##### Data to examine #####

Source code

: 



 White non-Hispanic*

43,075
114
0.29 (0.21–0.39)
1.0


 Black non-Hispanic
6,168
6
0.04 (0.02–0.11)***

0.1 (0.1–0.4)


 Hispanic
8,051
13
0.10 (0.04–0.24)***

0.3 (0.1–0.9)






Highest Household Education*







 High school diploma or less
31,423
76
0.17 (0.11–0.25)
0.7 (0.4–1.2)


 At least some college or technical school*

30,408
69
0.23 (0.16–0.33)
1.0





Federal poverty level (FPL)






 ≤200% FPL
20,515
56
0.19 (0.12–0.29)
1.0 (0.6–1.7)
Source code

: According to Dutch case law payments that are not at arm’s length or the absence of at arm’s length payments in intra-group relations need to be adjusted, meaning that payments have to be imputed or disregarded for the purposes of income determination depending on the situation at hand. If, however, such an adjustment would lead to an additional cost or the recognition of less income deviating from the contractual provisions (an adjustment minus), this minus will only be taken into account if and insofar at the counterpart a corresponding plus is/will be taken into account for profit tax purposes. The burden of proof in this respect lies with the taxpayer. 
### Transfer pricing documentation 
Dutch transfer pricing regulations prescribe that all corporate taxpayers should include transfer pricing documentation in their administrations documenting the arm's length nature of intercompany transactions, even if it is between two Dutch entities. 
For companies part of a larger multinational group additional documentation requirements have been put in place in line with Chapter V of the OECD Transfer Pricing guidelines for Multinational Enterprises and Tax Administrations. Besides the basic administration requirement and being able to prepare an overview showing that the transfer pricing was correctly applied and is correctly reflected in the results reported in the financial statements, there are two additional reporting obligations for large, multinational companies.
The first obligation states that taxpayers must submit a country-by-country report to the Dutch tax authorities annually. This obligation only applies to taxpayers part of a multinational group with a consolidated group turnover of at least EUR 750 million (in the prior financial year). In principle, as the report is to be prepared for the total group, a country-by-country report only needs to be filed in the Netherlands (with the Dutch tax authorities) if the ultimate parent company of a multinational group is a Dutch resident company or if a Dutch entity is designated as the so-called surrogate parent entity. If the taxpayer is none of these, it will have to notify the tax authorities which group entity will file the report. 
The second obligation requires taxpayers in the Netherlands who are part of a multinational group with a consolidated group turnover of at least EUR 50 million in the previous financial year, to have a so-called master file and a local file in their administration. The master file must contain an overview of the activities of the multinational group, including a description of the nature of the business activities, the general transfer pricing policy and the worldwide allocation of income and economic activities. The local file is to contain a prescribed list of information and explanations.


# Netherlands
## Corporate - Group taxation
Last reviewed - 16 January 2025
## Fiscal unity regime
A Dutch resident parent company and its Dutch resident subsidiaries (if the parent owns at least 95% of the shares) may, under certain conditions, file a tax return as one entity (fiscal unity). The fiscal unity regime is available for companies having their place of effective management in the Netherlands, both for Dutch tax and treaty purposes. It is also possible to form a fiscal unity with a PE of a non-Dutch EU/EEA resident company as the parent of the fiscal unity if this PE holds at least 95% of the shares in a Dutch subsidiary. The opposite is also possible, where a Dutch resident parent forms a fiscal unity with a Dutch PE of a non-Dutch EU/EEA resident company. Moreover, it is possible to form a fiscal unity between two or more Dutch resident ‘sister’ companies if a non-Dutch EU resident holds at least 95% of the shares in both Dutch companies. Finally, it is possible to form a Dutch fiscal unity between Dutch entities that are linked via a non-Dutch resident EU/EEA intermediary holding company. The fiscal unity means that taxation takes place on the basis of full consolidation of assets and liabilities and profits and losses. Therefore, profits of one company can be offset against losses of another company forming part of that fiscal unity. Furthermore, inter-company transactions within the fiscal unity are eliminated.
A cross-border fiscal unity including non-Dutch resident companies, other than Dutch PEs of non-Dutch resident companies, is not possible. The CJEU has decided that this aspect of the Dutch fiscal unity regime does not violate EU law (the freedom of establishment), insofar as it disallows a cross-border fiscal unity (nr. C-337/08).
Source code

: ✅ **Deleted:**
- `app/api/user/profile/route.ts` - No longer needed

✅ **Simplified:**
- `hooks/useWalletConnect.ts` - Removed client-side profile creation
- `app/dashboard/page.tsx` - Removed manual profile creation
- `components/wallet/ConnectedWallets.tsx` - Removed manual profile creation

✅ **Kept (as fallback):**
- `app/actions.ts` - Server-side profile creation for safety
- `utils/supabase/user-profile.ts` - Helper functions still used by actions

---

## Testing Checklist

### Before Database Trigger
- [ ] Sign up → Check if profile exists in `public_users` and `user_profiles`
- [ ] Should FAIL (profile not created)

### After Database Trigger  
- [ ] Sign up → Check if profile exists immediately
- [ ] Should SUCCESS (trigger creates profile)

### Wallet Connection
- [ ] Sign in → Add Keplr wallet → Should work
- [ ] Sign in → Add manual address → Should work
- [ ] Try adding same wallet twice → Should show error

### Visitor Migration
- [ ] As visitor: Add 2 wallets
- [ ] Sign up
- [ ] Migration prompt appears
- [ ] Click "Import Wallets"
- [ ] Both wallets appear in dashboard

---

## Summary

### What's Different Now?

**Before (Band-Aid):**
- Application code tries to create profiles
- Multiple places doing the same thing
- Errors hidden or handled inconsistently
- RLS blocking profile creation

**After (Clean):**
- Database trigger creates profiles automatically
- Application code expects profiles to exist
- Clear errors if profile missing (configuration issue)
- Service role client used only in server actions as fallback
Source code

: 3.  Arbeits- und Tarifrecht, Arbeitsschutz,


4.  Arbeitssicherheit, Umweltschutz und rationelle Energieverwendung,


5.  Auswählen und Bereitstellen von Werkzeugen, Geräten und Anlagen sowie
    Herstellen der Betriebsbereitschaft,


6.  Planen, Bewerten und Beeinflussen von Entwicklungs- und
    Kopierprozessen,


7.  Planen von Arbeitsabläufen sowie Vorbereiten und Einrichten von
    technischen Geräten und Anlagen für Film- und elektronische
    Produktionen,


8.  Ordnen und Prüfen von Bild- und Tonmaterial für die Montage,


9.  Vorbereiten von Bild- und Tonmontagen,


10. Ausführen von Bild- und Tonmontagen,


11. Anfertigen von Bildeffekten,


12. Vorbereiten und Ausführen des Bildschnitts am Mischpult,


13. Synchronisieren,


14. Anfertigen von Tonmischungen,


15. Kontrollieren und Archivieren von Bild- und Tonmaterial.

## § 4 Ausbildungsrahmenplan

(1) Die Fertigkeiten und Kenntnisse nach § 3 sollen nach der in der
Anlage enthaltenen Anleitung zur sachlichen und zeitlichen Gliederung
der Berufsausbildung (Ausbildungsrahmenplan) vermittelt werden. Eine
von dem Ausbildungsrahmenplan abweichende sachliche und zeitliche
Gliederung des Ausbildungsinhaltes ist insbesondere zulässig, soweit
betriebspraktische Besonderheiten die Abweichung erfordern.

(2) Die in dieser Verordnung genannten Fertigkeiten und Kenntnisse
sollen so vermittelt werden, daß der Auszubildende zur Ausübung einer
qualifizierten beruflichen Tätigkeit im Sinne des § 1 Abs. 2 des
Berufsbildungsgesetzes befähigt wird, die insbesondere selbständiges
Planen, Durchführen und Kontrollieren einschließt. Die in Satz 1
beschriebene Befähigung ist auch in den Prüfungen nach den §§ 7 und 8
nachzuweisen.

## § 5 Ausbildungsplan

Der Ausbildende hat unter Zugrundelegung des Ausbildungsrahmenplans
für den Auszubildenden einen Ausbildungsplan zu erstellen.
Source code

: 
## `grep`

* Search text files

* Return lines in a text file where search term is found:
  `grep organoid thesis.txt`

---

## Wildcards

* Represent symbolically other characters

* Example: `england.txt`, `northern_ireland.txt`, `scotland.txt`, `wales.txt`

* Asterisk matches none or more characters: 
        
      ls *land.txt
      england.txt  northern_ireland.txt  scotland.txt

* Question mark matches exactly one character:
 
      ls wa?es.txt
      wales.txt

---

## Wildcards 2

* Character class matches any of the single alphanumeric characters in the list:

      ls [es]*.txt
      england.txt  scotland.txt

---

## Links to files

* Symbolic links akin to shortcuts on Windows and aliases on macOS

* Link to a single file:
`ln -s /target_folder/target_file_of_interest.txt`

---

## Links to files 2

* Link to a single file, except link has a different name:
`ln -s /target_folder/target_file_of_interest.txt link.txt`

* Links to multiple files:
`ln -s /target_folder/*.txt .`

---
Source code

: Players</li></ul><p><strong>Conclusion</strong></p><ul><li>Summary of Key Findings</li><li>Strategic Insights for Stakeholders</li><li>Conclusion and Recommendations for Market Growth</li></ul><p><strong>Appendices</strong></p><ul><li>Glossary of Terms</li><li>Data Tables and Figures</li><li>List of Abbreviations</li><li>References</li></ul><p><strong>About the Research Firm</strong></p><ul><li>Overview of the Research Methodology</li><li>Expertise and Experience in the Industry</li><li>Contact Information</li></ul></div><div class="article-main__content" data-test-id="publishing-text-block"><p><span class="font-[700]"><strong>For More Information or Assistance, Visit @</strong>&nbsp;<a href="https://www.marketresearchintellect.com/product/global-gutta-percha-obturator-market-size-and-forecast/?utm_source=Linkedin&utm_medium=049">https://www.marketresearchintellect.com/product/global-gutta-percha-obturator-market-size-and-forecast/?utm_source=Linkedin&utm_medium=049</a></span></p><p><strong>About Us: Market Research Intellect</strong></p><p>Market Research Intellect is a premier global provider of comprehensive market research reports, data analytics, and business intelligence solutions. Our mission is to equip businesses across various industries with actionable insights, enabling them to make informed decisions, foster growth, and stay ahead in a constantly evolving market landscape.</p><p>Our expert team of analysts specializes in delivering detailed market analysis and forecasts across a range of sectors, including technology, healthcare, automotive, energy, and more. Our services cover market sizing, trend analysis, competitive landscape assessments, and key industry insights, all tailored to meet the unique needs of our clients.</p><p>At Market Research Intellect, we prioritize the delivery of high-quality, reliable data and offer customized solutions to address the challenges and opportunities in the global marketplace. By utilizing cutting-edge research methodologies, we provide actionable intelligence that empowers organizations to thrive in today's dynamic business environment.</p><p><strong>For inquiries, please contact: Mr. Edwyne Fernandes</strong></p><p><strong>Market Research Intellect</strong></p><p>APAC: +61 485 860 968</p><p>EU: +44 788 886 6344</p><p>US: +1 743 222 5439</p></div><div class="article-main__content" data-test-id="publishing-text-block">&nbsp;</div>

#####

Task requirements: What you return must be the lines above that run from the line with "- [ ] Sign in → Add manual" to the line with "- Application code expects profiles to exist", inclusive, each copied exactly.

Answer space:
- [ ] Sign in → Add manual address → Should work
- [ ] Try adding same wallet twice → Should show error

### Visitor Migration
- [ ] As visitor: Add 2 wallets
- [ ] Sign up
- [ ] Migration prompt appears
- [ ] Click "Import Wallets"
- [ ] Both wallets appear in dashboard

---

## Summary

### What's Different Now?

**Before (Band-Aid):**
- Application code tries to create profiles
- Multiple places doing the same thing
- Errors hidden or handled inconsistently
- RLS blocking profile creation

**After (Clean):**
- Database trigger creates profiles automatically
- Application code expects profiles to exist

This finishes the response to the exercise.